Lempel-Ziv data compression -- from now on, consider it standard.
James A. Woods
jaw at ames.UUCP
Sun Jan 6 15:24:26 AEST 1985
# We will release no code before its time. -- USENET compression group.
These annals have already witnessed a discussion of the elegant
and very effective LZ algorithm for general-purpose data compression
as embodied in 'compress'. Yes, the one which provides 15-25% better
compression than either the Bell 'pack' or the UCB 'compact', is speed
competitive with 'pack', and is an order-of-magnitude faster than 'compact'.

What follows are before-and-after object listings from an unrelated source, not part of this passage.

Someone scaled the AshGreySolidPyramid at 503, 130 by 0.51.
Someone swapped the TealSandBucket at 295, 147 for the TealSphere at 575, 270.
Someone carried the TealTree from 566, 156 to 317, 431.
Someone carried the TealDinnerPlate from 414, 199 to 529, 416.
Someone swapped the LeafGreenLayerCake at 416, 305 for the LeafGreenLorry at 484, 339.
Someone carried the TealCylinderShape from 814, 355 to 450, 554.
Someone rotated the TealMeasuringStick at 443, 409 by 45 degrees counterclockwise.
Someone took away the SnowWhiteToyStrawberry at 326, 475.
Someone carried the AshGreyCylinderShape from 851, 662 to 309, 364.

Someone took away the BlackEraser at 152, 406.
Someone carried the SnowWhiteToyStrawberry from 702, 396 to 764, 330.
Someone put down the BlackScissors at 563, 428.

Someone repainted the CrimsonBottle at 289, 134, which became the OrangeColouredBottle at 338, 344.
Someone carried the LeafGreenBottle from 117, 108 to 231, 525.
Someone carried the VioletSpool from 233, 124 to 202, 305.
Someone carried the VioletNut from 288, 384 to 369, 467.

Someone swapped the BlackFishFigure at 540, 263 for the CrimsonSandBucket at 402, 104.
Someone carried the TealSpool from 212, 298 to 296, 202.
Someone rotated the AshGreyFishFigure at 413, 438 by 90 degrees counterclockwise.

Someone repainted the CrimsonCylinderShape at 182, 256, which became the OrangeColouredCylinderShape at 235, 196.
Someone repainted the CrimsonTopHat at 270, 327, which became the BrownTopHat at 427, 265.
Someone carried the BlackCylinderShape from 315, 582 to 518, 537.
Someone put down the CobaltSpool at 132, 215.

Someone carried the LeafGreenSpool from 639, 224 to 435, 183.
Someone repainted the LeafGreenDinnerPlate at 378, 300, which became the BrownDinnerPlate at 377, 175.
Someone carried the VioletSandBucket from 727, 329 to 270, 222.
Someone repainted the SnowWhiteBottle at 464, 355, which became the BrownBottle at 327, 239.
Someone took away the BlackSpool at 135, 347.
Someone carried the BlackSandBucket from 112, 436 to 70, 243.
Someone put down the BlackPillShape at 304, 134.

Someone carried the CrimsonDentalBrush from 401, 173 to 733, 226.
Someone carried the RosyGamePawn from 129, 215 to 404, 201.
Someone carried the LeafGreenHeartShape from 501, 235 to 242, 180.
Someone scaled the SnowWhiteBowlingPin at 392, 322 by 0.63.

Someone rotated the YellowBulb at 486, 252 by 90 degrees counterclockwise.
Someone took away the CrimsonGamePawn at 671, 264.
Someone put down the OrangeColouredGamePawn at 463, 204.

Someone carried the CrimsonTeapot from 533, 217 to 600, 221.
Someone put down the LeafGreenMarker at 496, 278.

Only now, it is in actual use on many machines including all manner
of VAXen, 68000 boxes, PDP 11s, Perkin-Elmer machines, and even lowly
IBM PCs. Compress is an integral part of news batching over various
2.10.2 news links, and now, I understand, used by Lauren Weinstein for his
admirable satellite 'stargate' experiment.
On behalf of the internationally-distributed implementor's group
I advertise the compression software (version 3.0) now appearing in
mod.sources. The RCS notes will indicate that principal contributors
include Spencer Thomas of Utah, Jim McKie of Amsterdam, Joe Orost of
Perkin Elmer, Ken Turkowski of CADLINC, and a certain person with
rather mandibular initials. I'm a little surprised that this communal
effort has worked well, and at the same time admit that the code might
have come out different if it were the product of a single organization.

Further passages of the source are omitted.